INSTRUCTIONS TO FOLLOW. In the copy, every record below must appear exactly as given, and no picture may appear.
=== Begin Enclosure ===
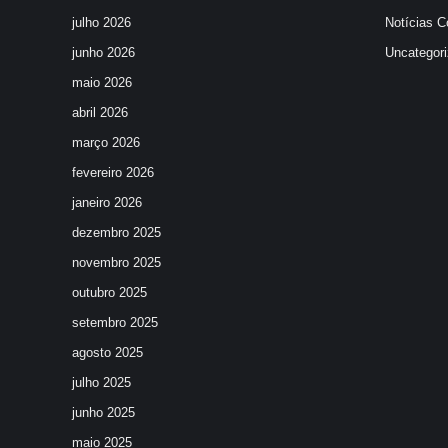
julho 2026
Notícias C
junho 2026
Uncategor
maio 2026
abril 2026
março 2026
fevereiro 2026
janeiro 2026
dezembro 2025
novembro 2025
outubro 2025
setembro 2025
agosto 2025
julho 2025
junho 2025
maio 2025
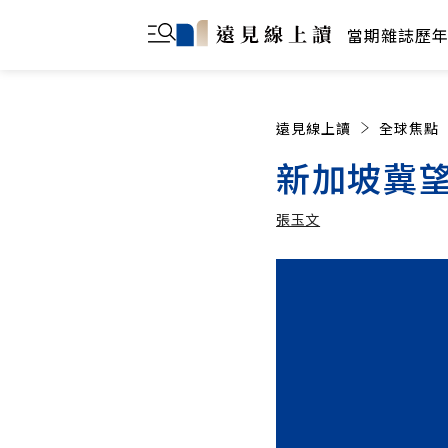
當期雜誌
歷
遠見線上讀
全球焦點
新加坡冀
張玉文
張玉文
=== End Enclosure ===
ANSWER SPACE.
julho 2026
Notícias C
junho 2026
Uncategor
maio 2026
abril 2026
março 2026
fevereiro 2026
janeiro 2026
dezembro 2025
novembro 2025
outubro 2025
setembro 2025
agosto 2025
julho 2025
junho 2025
maio 2025
當期雜誌
歷
遠見線上讀
全球焦點
新加坡冀
張玉文
張玉文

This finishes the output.